Projet initié en 1996, Ennemis débarque en France par le biais de la maison d’édition Ankama, toujours soucieuse de partager et faire découvrir les nouveaux talents de l’univers du neuvième art.
Sous cette couverture au vernis sélectif nervuré, se dévoile une aventure S.F enfantée par deux graffeurs influent: D.Jaba Mathieu et Sozyone Gonzalez. Tout d’abord publiée en ligne sur la plateforme internet collaborative Kickstarter, cette série galactique a vue le jour grâce aux dons des mécènes de la toile.
On suit la quête mystérieuse de Dustin, terrien débarqué sur une planète puante régie par un dictateur lancé à la recherche du Naleter, substance organique procurant l’immortalité.
La narration omniprésente du personnage principal ne dévoile pas grand chose sur la raison de sa venue sur cet astre hostile, et l’ensemble de ce comics reste assez nébuleux. On est plongé dans la course effrénée de Dustin et de ses compagnons d’infortune, happé par le rythme soutenu, qui bondi de part en part sans jamais faire de pause.
Passant du coq à l’âne, abordant un langage assez soutenu tranché par des élans de vulgarité humain, nerveux, et surtout ponctué par des ellipses temporelles inattendues, la lecture est laborieuse mais c’est cela qui en fait tout le charme. C’est un fil de pensée sans chichis et grandes pompes inutiles. C’est le récit d’un homme éjecté sur une planète perdue, un être comme n’importe qui, essayant de comprendre le pourquoi du comment, sa raison d’être et son décalage.
D’autres messages forts sont véhiculés par le biais de cette épopée galactique; les colonies et leurs impacts sur la civilisation native, le respect et le viol des traditions ancestrales, le rôle de l’Homme parasite, son humanité et sa bestialité qui cohabitent dans un seul corps…
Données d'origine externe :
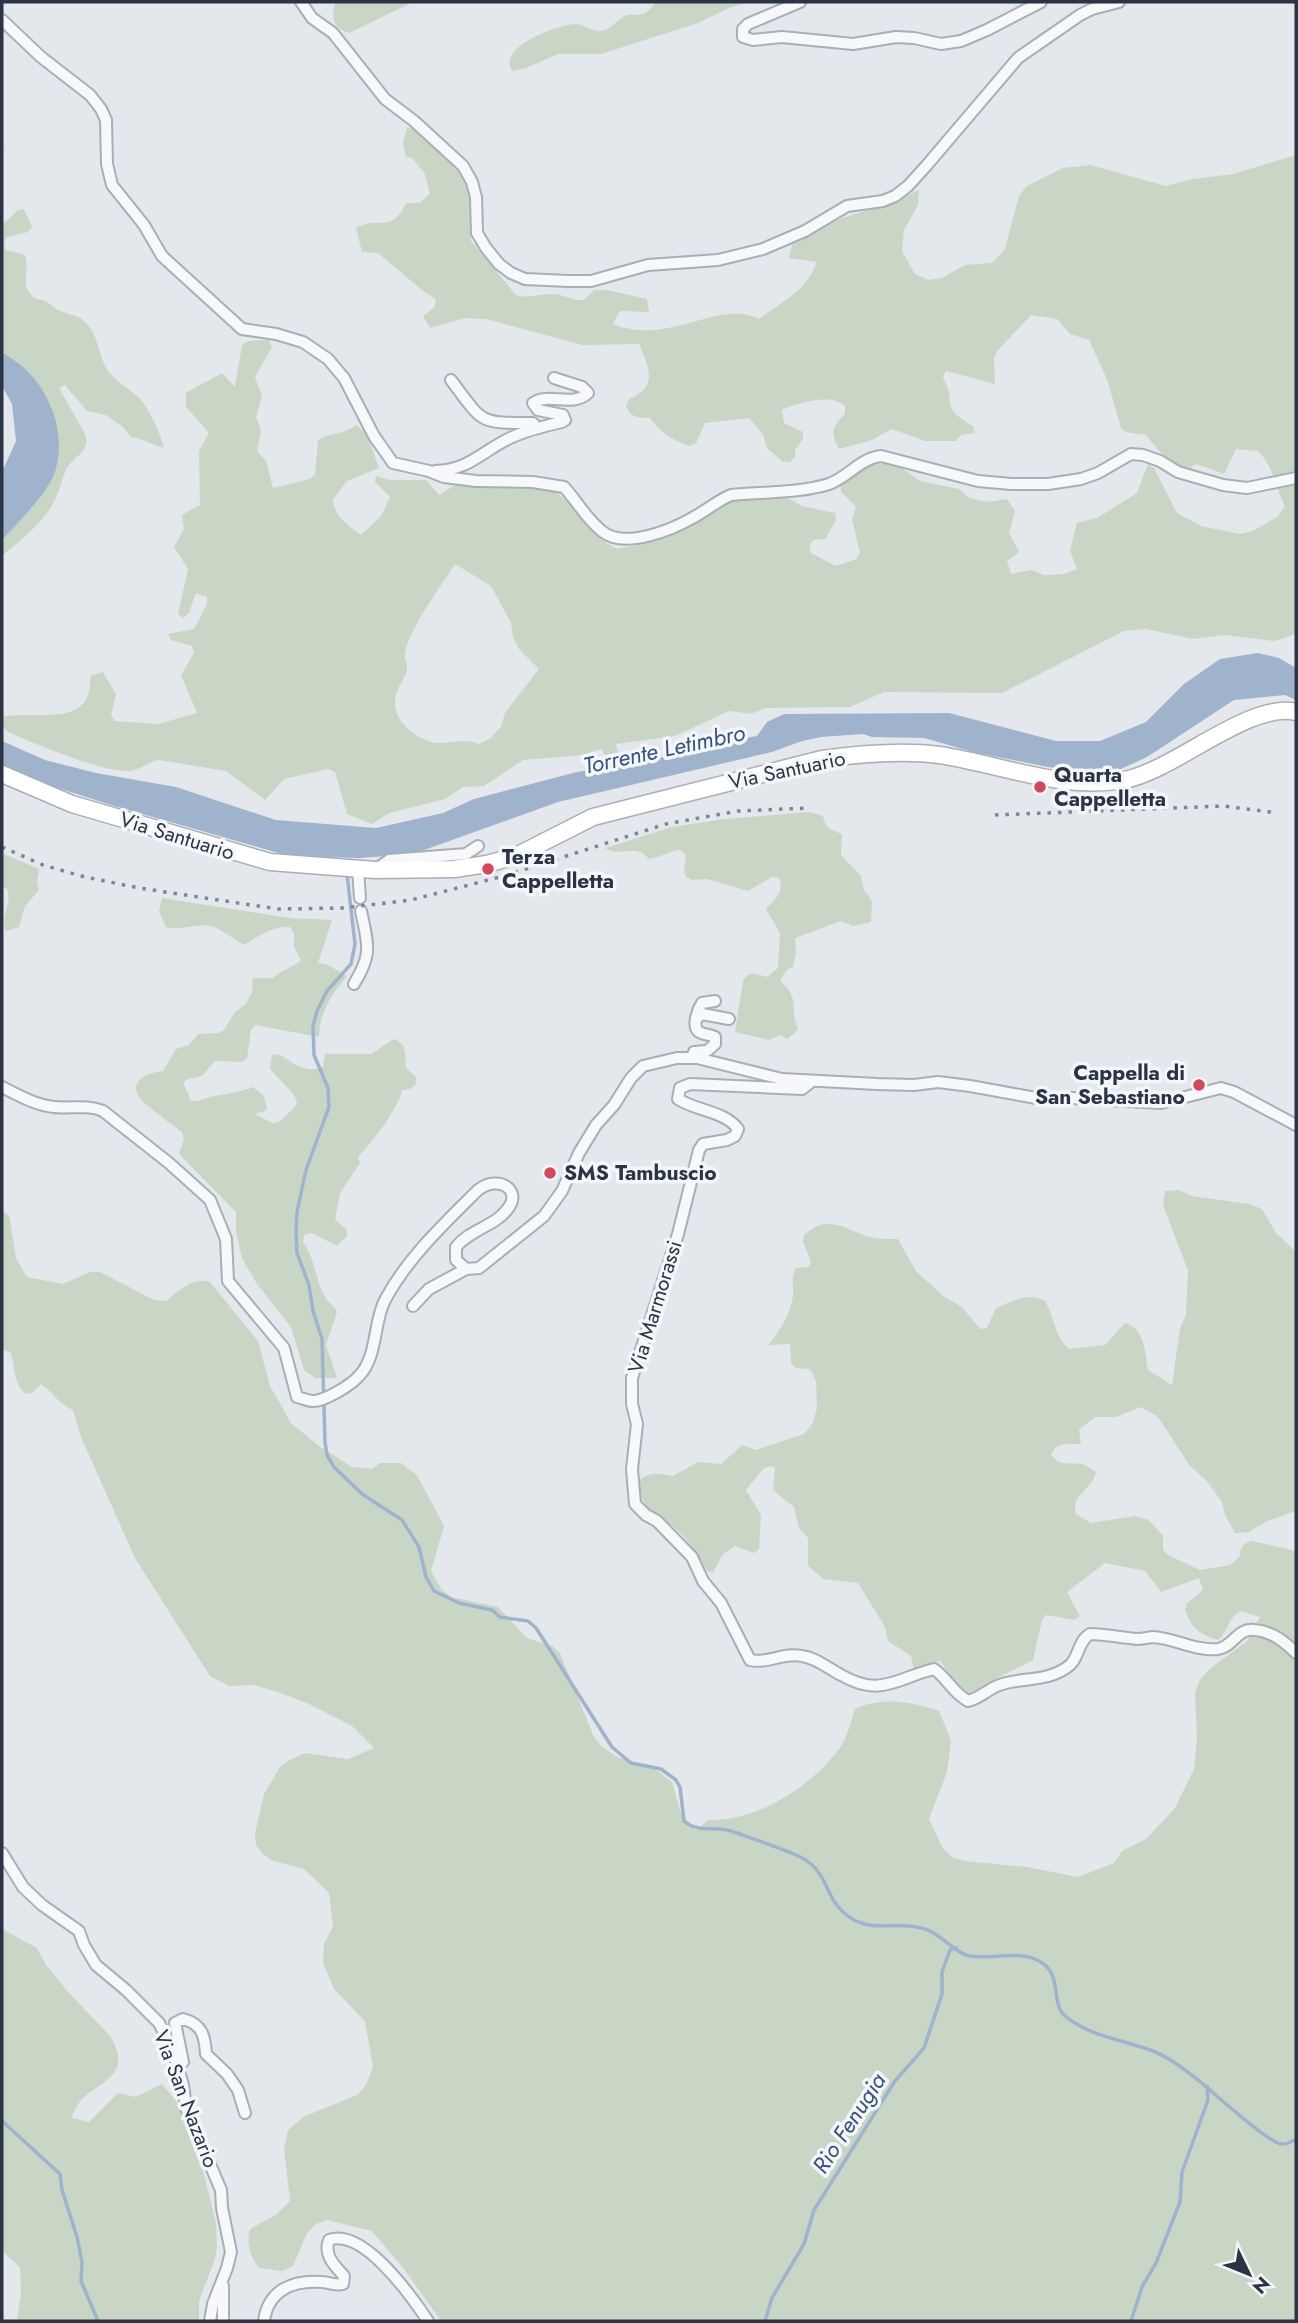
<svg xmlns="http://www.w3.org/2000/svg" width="1298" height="2323" font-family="Jost,sans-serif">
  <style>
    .green { fill: #c9d6c5; fill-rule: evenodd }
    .water { fill: #9fb4cc }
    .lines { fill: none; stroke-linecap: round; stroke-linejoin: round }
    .stream { stroke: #9fb4cc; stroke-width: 3.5 }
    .minor-casing { stroke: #a9aeb7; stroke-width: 14 }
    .secondary-casing { stroke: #a9aeb7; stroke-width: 19 }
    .minor { stroke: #f7f8fa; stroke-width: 10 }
    .secondary { stroke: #fff; stroke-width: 16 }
    .rail { stroke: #7d8696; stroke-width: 3.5; stroke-dasharray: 3.5 7; stroke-linecap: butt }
    .poi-dot { fill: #d1495b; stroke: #f4f6f9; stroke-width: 2.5 }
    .labels { text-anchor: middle; stroke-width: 7; stroke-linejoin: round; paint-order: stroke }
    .street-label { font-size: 21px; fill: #2b3445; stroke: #f4f6f9 }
    .poi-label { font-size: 21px; font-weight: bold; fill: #2b3445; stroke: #f4f6f9; text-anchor: start }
    .water-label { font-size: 23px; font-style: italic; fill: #34527a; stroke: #f4f6f9 }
  </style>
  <rect width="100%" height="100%" fill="#e4e7ec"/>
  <g class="green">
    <path d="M336 2H413L349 33C333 28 330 16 336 2Z"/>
    <path d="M656 2H749L729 8 698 23 601 54H558L526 68 512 71C497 47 555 26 574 24 585 23 593 34 605 30 612 28 616 21 623 17 629 13 638 16 645 13 649 11 653 5 656 2Z"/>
    <path d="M414 127 455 167 469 191 471 241 516 295C528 299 539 294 551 294 563 293 570 301 584 300L594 290H607L647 299 649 312 620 311 613 324C668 347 719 298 759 319 782 302 807 290 817 262L789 258 792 245 842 218 879 207 919 190 918 205 904 230 902 251 915 274 928 280 942 278 965 265 992 263 1005 249 1019 196 1027 186 1063 168 1090 165 1166 186 1193 179 1233 174 1296 155V634L1275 641 1224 635 1193 639 1146 629 1124 631 1002 693 884 692 850 707 765 708 751 714 729 711 675 736 616 744 619 757 627 770 610 775 609 762 601 749 583 755 523 760 484 786 463 787 445 799 389 813 372 824 347 814 335 772 328 769 284 779 265 800 226 771 159 760C148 761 142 770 129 771 101 772 36 744 8 732L2 726V717C35 709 93 731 90 676L103 672 116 694 111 715 115 721 158 724 197 713 181 675 194 653 192 646 171 640 168 634 194 629 207 604V597L196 593 189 613 183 618 178 614 188 569 174 547 184 529 182 515 200 505 199 451 209 433 186 407V393L222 373 235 387 242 345 248 341 269 340 272 347 255 377 262 396 256 417 261 430 257 451 266 461 273 488 310 479 315 474 318 440C330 432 342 436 356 425L367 434 379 468 347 481 333 499C334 517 348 525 361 535L381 516 390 497 375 482 376 476 390 480H426L439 495 457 484 550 487 566 500 605 542 617 549 648 543 685 528 735 498 784 495 801 506 835 513 836 520 825 539 813 540 809 546 811 553 836 566 856 559 860 553 852 519 856 506 841 492V485L870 465 891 463 897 465 920 481 959 489 969 498 988 502 1007 499 1015 511 1009 533 1019 552 1007 561 1011 574 1032 570 1044 575 1064 574 1077 569 1070 550 1077 523 1097 518 1137 493 1148 464 1154 468 1177 513 1201 526 1240 534 1253 531 1277 517 1285 507C1276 488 1274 467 1258 451L1236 449 1224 474 1196 464 1190 468C1168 465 1159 451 1146 435L1125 432 1121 428 1107 379 1089 340 1070 334 1057 319 1031 315 998 350 994 357 995 384 946 371 943 378C958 404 938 406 973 426L975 433 961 435 956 441H925L892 429 872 440 839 449C830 433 832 426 845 414V406C831 393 799 402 782 410L784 423 803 432V439L795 450V457L790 462H783L767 448 763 434 749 418 705 423 696 443 690 446C673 440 660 433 650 418 638 418 631 418 626 406L629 399C659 387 649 368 639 344L582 345 486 319 465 318 430 328 423 316 435 307 436 299 423 291 378 253 362 252 356 228C378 215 392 235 406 203H419L430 194 425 174 412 158 406 157 403 142 407 128ZM455 564 491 586 511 623 513 637 519 649 539 669 505 713 501 727 491 738 479 744C457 736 444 748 426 740 409 733 390 716 396 695 398 686 405 679 407 670 408 665 404 659 405 654 408 630 441 586 455 564Z"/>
    <path d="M24 209 32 227 28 232 7 237 4 243 6 250 25 255C30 269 20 285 32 296 36 300 42 299 47 302 52 305 55 309 61 311 69 315 79 315 85 322 99 335 98 356 108 371 116 381 127 388 137 396 147 404 162 436 164 448 154 445 140 438 131 437L123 427 106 415 87 411 65 385 59 388 85 434C91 453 73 456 66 470 60 483 58 498 49 510 37 528 18 542 2 556V540L24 515 58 430C44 388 37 379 2 352V225L18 210Z"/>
    <path d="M809 812 823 816C825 828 831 830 842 834L841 855 861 876 864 890 872 901 871 922 853 926 841 921 795 938 796 952 793 967 787 970 780 981C801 998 789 1008 798 1030L787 1039 781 1035 769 1040 735 1032 743 981C750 970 756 974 767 977L778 968 780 933 766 909C775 899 785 892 779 878L772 877 748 891 707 879 692 880 686 877 684 870 686 856 681 850C671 850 662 857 649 859 646 856 643 853 640 852 628 848 617 856 605 848L672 827 725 819Z"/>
    <path d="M2 853 39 869 37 883 39 890 25 906 19 927 6 931C0 916 13 902 7 889L2 887Z"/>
    <path d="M162 898 290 918 332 920 318 963 328 965 347 976C331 995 320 1011 319 1037L255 1025 251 1030 247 1058 242 1062 215 1061 202 1076 188 1079 183 1082 191 1101C200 1102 205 1098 214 1096 228 1094 240 1092 253 1087L264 1096 267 1110 255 1114 272 1123 279 1122 294 1108 297 1102 294 1095 270 1069 272 1055 279 1054C293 1063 305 1074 323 1067L325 1054H371L394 1039C408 1044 405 1056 406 1068L416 1077V1084L410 1089 403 1090C393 1116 376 1137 358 1157L360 1163 340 1193 335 1220 346 1229 347 1236 337 1246 312 1233 304 1235 303 1242C315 1260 315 1277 324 1295 327 1302 334 1305 337 1312L326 1345 337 1378H315L304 1370 291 1327 257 1284 242 1258 236 1232V1212L179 1154 184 1139 182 1132C173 1125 144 1105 139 1097 128 1080 150 1072 163 1071L176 1049 189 1045 198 1034 218 1033 224 1030 235 1012 246 1004 252 992 253 978H273C282 969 293 968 301 960L294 947V933L290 927C273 926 259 935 245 945 233 940 223 929 211 926 196 923 181 931 166 927L159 912Z"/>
    <path d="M1179 1190 1192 1196 1249 1204 1262 1209 1276 1233 1296 1252V1511L1267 1521 1249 1532 1235 1533 1225 1515 1222 1502 1206 1480 1190 1466 1158 1417 1141 1407 1116 1417H1095L1079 1430 1081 1444C1068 1444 1056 1441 1051 1455 1060 1468 1072 1461 1085 1465 1089 1467 1092 1470 1096 1472 1093 1489 1070 1495 1076 1514L1091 1523 1135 1516 1149 1520 1163 1536V1550L1168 1555 1200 1570 1230 1565 1240 1556C1240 1547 1243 1543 1252 1541L1296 1551V2321H441L404 2269 372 2231 327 2220 316 2224 307 2233 293 2266 282 2271 259 2268C250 2256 246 2243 250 2229L276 2215 290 2201 284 2149 288 2130 303 2117 357 2095 366 2085 373 2067 365 2021 334 1989 323 1963 324 1944 333 1926 329 1893 304 1869 271 1860 262 1853 256 1845 255 1833 264 1794 280 1767 288 1761 305 1753 348 1759 374 1748 352 1726 309 1704 275 1691 253 1685 229 1686 210 1676 135 1558 81 1437 73 1410C59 1404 53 1393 41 1384L31 1394 24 1393C12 1378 16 1370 11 1353L2 1349V1212L9 1215 16 1258 27 1277 63 1284 90 1272H100L154 1300 166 1301C179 1291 192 1276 210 1282L258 1341 270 1386 291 1423 319 1446 352 1467 372 1469 380 1463H401L417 1475 444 1526 431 1571 442 1590 451 1597 498 1607 527 1638 552 1646 560 1653 593 1735 600 1745 617 1757 655 1769 672 1782 681 1814 696 1831 708 1820C756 1822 811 1787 839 1749 847 1739 851 1721 855 1709 881 1696 913 1702 939 1711L951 1740 947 1772 929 1819 942 1847 952 1857 965 1861 1027 1867 1078 1877 1114 1863 1122 1851 1146 1839 1175 1808 1194 1769 1197 1740 1195 1692 1201 1678 1211 1668 1247 1641 1260 1617 1240 1611C1228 1618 1228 1632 1218 1640 1199 1634 1191 1628 1185 1609L1187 1603 1203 1590 1199 1578 1161 1592 1145 1571 1105 1563 1067 1592 1080 1616 1074 1620 1046 1615 1042 1620 1033 1660C1022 1666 1012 1671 1001 1676 988 1682 980 1696 964 1694L940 1661 914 1669 911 1656 888 1641 885 1627 858 1583 823 1579 808 1566V1538L799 1528 794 1507 773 1490 775 1468 770 1466 763 1469 746 1490 761 1515 759 1549 754 1553 735 1546 723 1554 713 1573 707 1571C699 1560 693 1548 685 1538 668 1517 637 1514 640 1480 650 1471 661 1474 673 1476L698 1462 721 1464 742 1445 756 1450 804 1434 813 1423 817 1408 816 1381 810 1369 796 1368 791 1363 790 1344 769 1345C780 1329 791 1314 793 1295 794 1284 790 1277 796 1268L809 1267 811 1261 803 1242 804 1235C829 1212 845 1230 870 1237 879 1239 889 1239 898 1239L916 1271 943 1296 962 1307 980 1329 987 1328 996 1308C1012 1301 1029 1292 1045 1301 1054 1316 1055 1338 1069 1349L1105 1345 1125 1323C1145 1329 1145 1352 1148 1370L1172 1385 1180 1328 1186 1315 1188 1271 1163 1205 1165 1191Z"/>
    <path d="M2 1929 37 1948 46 1965 68 1992 110 2036C140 2086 80 2080 72 2118L89 2122 118 2093 136 2097 162 2084 176 2101 198 2151 216 2223 217 2247 215 2259 199 2301V2321H17L21 2294 20 2267 2 2251Z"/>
  </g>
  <g class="water">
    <path d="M2 352C12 359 24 366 32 376 55 402 67 443 53 477 44 496 17 524 2 540V472L16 441 12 404 2 386Z"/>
    <polygon points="1258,653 1279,658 1296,668 1296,700 1285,695 1234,700 1147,757 1121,769 1095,774 1048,767 973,752 924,738 872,737 863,734 821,737 802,741 772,752 558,802 413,854 359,858 289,856 111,805 49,785 2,766 2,741 45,760 96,773 176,787 276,820 376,828 443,813 474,799 577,772 659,758 696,747 757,736 767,722 784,714 949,713 1056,741 1100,741 1146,722 1184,684 1220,659"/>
  </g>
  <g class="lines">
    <g class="stream">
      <path d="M347 874 355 944 351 964 327 991 317 1011 313 1026 314 1055 328 1088 329 1107 306 1170 297 1212 296 1232 297 1253 309 1285 313 1311 322 1339 325 1442 327 1455 334 1467 362 1494 402 1520 419 1547 426 1577 434 1591 459 1603 492 1610 500 1617 528 1621 536 1628 612 1747 631 1763 661 1769 676 1780 680 1787 684 1821C699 1834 717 1825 734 1832 754 1839 775 1846 794 1854 829 1868 822 1893 844 1913 871 1936 895 1919 925 1929 940 1933 956 1954 970 1956 994 1960 1028 1947 1047 1967 1060 1980 1052 2005 1065 2016 1090 2037 1125 2040 1153 2051 1170 2058 1184 2069 1198 2080 1212 2091 1269 2144 1282 2144 1287 2145 1292 2141 1296 2139"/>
      <polyline points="2,2121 60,2174 62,2190 77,2237 82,2262 81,2281 98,2321"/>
      <polyline points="765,2321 772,2298 804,2244 814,2210 895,2081 924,2048 942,1994 942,1972 950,1950 956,1948"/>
      <polyline points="1131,2321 1142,2287 1156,2263 1180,2202 1182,2172 1208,2100 1207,2086"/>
    </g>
    <g class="minor-casing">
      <g id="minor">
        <polyline points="301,2 312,18 333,33 385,99 414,121 463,166 472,182 476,197 477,233 486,248 499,264 511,273 525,279 568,281 591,281 648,265 718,260 763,249 805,231 847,206 883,201 895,196 908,186 927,165 1018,58 1080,15 1092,9 1119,2"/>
        <polyline points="800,2 748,24 743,29 743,37 753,40 782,37 853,44 896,37 914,38 941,44 961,41 987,30 1041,2"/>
        <path d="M2 20 41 57 90 95 101 109 106 120 107 164 112 185 144 225 162 256 242 329 276 334 303 342 328 359 344 378 374 436 393 463 429 471 444 477 476 481 533 482 564 487C577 501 587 520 603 532 625 549 672 530 694 517 707 510 717 501 731 495 761 492 801 493 829 484 848 477 861 458 881 456L978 481 1011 484H1048L1081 479 1098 473 1131 454 1143 455 1160 461 1178 472 1223 485 1247 488 1296 478"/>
        <path d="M451 380C484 424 478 423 533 423L536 427"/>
        <path d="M435 471C469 470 481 452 510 438 527 430 544 426 562 422L565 420 563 415 538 410 533 403C549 392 572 408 588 393L582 387 554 378"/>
        <polyline points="358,869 360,898"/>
        <polyline points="375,870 389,860 466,854 478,846"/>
        <path d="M354 984C373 953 368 945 361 911"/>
        <polyline points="696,1019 702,1014 729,1019"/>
        <path d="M692 1058 694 1052 707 1051 715 1044V1037C710 1034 702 1035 698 1031 692 1025 698 1009 702 1003L715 1001"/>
        <path d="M812 1081 802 1089 690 1084 680 1088 678 1099C696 1111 725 1111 738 1129L735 1136 727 1140 703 1144 699 1150 678 1234 632 1378V1404L637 1424 632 1469 635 1504 646 1515 657 1521 692 1557 703 1581 721 1603 750 1660C768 1664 783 1652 802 1656 817 1658 829 1669 841 1675 881 1698 897 1678 934 1669 947 1678 953 1693 968 1701 980 1698 986 1691 997 1686 1019 1676 1047 1684 1070 1665 1079 1657 1078 1641 1090 1634 1106 1634 1122 1638 1138 1639 1144 1639 1149 1637 1154 1637 1176 1639 1195 1651 1218 1649 1233 1647 1237 1628 1254 1630 1271 1631 1284 1641 1296 1653"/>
        <path d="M2 1087C18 1095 35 1105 54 1107 71 1109 87 1104 103 1111L169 1163 210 1200 226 1239 228 1281 284 1348 297 1397C302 1398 308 1401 313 1401 325 1401 351 1385 359 1376 378 1356 373 1323 385 1300 408 1257 444 1224 478 1190 499 1174 521 1190 509 1207 497 1226 470 1229 456 1247V1260L466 1269 479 1268 544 1216 562 1191 579 1153 596 1125 614 1105 631 1078 643 1066 677 1058H697L782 1079 877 1084 914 1085 938 1082 970 1086 1036 1098H1073L1161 1103 1221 1088 1234 1092 1296 1125"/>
        <polyline points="413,1306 429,1289 466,1269"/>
        <polyline points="2,1853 23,1887 42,1905 79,1931 84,1945 96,1965 126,1990 159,2023 172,2048 183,2085 186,2108 221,2190 222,2208 231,2252 227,2268 213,2304 210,2321"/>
        <path d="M183 2062 175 2023 183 2019C202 2024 205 2036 206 2054L227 2074 238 2090 245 2113"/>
        <polyline points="223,2321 223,2286"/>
        <path d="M264 2321C268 2290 293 2280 321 2282 329 2282 335 2286 343 2284L344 2276C335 2266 323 2255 329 2240 363 2227 412 2297 428 2321"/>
      </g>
    </g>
    <g class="secondary-casing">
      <path id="secondary" d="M2 774 72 804 270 862 375 870 454 869 487 864 518 855 593 817 822 759C859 754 902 750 939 755 1001 764 1061 791 1124 780 1174 771 1249 701 1296 712"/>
    </g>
    <use href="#minor" class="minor"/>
    <use href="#secondary" class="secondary"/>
    <g class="rail">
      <polyline points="2,149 2,148"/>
      <polyline points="995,815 1223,806 1278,813"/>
      <polyline points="2,847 43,865 85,877 139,888 278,909 343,908 411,900 504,876 666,824 738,811 809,808"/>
    </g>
  </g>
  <g class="poi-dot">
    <circle cx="1040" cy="787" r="7"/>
    <circle cx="488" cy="869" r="7"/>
    <circle cx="1199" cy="1085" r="7"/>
    <circle cx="550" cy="1173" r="7"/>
  </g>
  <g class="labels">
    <g class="street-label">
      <text transform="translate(787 770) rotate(-12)" y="7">Via Santuario</text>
      <text transform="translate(177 836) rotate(17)" y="7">Via Santuario</text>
      <text transform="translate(655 1307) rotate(-73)" y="7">Via Marmorassi</text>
      <text transform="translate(186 2099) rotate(69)" y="7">Via San Nazario</text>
    </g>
    <g class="poi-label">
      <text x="1054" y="782">Quarta<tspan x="1054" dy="24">Cappelletta</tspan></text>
      <text x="502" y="864">Terza<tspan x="502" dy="24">Cappelletta</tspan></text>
      <text x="1185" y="1080" text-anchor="end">Cappella di<tspan x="1185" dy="24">San Sebastiano</tspan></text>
      <text x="564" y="1180">SMS Tambuscio</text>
    </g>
    <g class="water-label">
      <text transform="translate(664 749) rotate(-12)" y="8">Torrente Letimbro</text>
      <text transform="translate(849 2123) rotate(-57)" y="8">Rio Fenugia</text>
    </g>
  </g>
  <rect width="1298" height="2323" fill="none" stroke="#2b3445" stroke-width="7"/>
  <g transform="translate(1249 2274) rotate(133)" stroke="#f4f6f9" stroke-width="5" paint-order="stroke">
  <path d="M0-5L12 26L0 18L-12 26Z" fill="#2b3445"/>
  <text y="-10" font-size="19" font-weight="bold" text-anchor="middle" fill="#2b3445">N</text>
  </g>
</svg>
Oscillant entre le Manga et le Comics, Ennemis est aussi imprégné de la culture underground du graff et le réel point fort de ce one-shot reste son graphisme hors norme qui épouse parfaitement les lignes de l’univers entièrement imaginé par les deux artistes. La maitrise des couleurs, du trait et l’aspect tentaculaire du monde qu’ils ont crée révèle un sacré talent et il faut tout de même souligner que Jaba et Gonzalez ont également été Concept Artist pour des films comme Iron Man ou encore Star Treck. Ceci explique cela.
Si de premier abord Ennemis est difficile d’accés, c’est au final cette conscience brouillon et spontanée qui apporte une profondeur nouvelle à la lecture. En effet, la réflexion est transmise directement, de manière brute, comme lorsque l’on se parle à sois-même, créant ainsi une passerelle directe entre la narration et le lecteur.
C’est une bande-dessinée belle par son honnêteté et sublimée par son graphisme.